New exhibition features a rich assortment of Arts and Crafts furnishings from the early twentieth century, from Gustav Stickley textiles to Dirk van Erp copper and art pottery by Rookwood and Paul Revere Pottery

The Arts and Crafts movement emerged in England in the 1880s and reached its apex from the 1890s to the outbreak of World War I.  In response to the Industrial Revolution and mass-produced, machine-made objects, the movement emphasized a return to hand craftsmanship.
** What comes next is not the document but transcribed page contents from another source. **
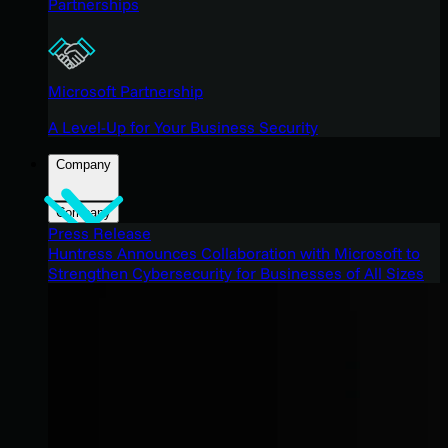
Partnerships
Microsoft Partnership
A Level-Up for Your Business Security
Company
Company
Press Release
Huntress Announces Collaboration with Microsoft to
Strengthen Cybersecurity for Businesses of All Sizes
Inspired by the writings of John Ruskin (1819–1900), who exalted the medieval craft guild system, artist and designer William Morris (1834–96) served as the movement’s spearhead.  Arts and Crafts advocates rejected the ornate designs and compositions of Victorian-era interiors.  Instead, they encouraged quality materials and construction with simple forms and motifs derived from nature.  For the first time, many women took leading roles as designers and decorators in workshops created specifically to train and employ females.

Leading proponent of the Arts and Crafts movement in the United States, Gustav Stickley (1858-1942) batch-produced unadorned, carefully constructed, oak furniture in Syracuse, New York.  His company also offered textiles and metalwork.  In 1901, Stickley launched The Craftsman periodical, which promoted Arts and Crafts nationwide.  Another pivotal American figure, Elbert Hubbard (1856–1915), founded Roycroft in East Aurora, New York.  The Roycroft community produced some of the finest furnishings and metalwork of the era.

California quickly embraced and created its own regional variations of Arts and Crafts.  A number of leading artisans called the state home; many of them lived and worked in San Francisco.  Dirk van Erp (1862-1933), considered the finest coppersmith of the Arts and Crafts era, crafted table lamps with hand-hammered copper bases accented by mica shades, which produced a warm, amber glow when lit.  Harry St. John Dixon (1890-1967) trained under van Erp and later worked for Lillian Palmer (1871-1961), who lent a considerably feminine air to Bay Area copper.

At Home with Arts and Crafts is located pre-security in the International Terminal Main Hall Departures Lobby, San Francisco International Airport.  This exhibition is accessible to all airport visitors from April 22, 2017, to December 10, 2017.